Même si le taux directeur nominal de la Fed est resté stable dans la fourchette de 5,25 à 5,5 % depuis juillet, le taux directeur réel de la Fed dérivé d'un indice PCE de base annualisé sur six mois a augmenté de 130 points de base supplémentaires pour atteindre plus de 3,60 % dans l'intervalle et pourrait continuer à augmenter à mesure que ces taux d'inflation se réduisent.

La Fed pourrait alors être contrainte de réduire le taux nominal afin d'éviter que la hausse des taux réels ne comprime excessivement l'économie. Cela est d'autant plus vrai que les hypothèses de décalage d'un an ou plus dans la transmission de la politique signifient qu'elle pourrait déjà se méfier des "murs d'échéance" dans les calendriers de refinancement de la dette des entreprises, qui sont supposés être atteints au début de l'année prochaine.

Un autre facteur plaidant en faveur d'une action précoce est l'interprétation de la rhétorique de la Fed.
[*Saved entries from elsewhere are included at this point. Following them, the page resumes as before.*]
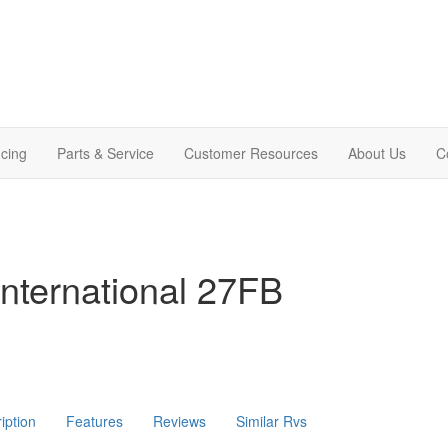
cing
Parts & Service
Customer Resources
About Us
C
nternational 27FB
iption
Features
Reviews
Similar Rvs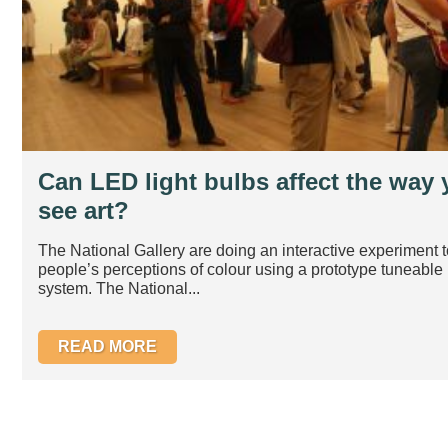
Can LED light bulbs affect the way
see art?
The National Gallery are doing an interactive experiment t
people’s perceptions of colour using a prototype tuneabl
system. The National...
READ MORE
Ce qui ressort clairement de la réunion de décembre, c'est qu'en l'absence de tout changement rhétorique dans la déclaration prudente ou dans les commentaires du président de la Fed, Jerome Powell, les prévisions des décideurs politiques ont évolué de toute façon.

Pour beaucoup, cela signifiait que le "discours de la Fed" pouvait aisément concilier des expressions telles que "plus élevé pour plus longtemps" et une politique restrictive avec des réductions des taux directeurs nominaux tant que les taux restent au-dessus des 2,5 % qu'elle considère comme la valeur neutre à long terme.

En outre, le compte rendu de la réunion de la Fed a déjà fait état d'une certaine inquiétude quant à l'épuisement rapide des liquidités excédentaires sur les marchés monétaires, à mesure que les liquidités placées au jour le jour dans le cadre de la facilité de prise en pension de la Fed diminuent.

Les responsables de la Fed semblent désormais d'accord pour au moins discuter des paramètres d'un ralentissement de la réduction de son bilan - ou d'une politique de resserrement quantitatif - en conséquence.

Ce n'est peut-être pas une coïncidence si le rythme de la baisse des prises en pension de ces derniers mois se maintient au début de l'année, il sera épuisé en mars et laissera les banques exposées à des pénuries de liquidités dont la Fed se préoccupera.

Parier sur un assouplissement en mars pourrait s'avérer faux en fin de compte - et il existe des risques de prix qui pourraient changer la donne d'ici là. Mais il ne s'agit pas d'un pari irréfléchi ou farfelu, et il ne sera pas facile à tenir.

Les opinions exprimées ici sont celles de l'auteur, chroniqueur pour Reuters.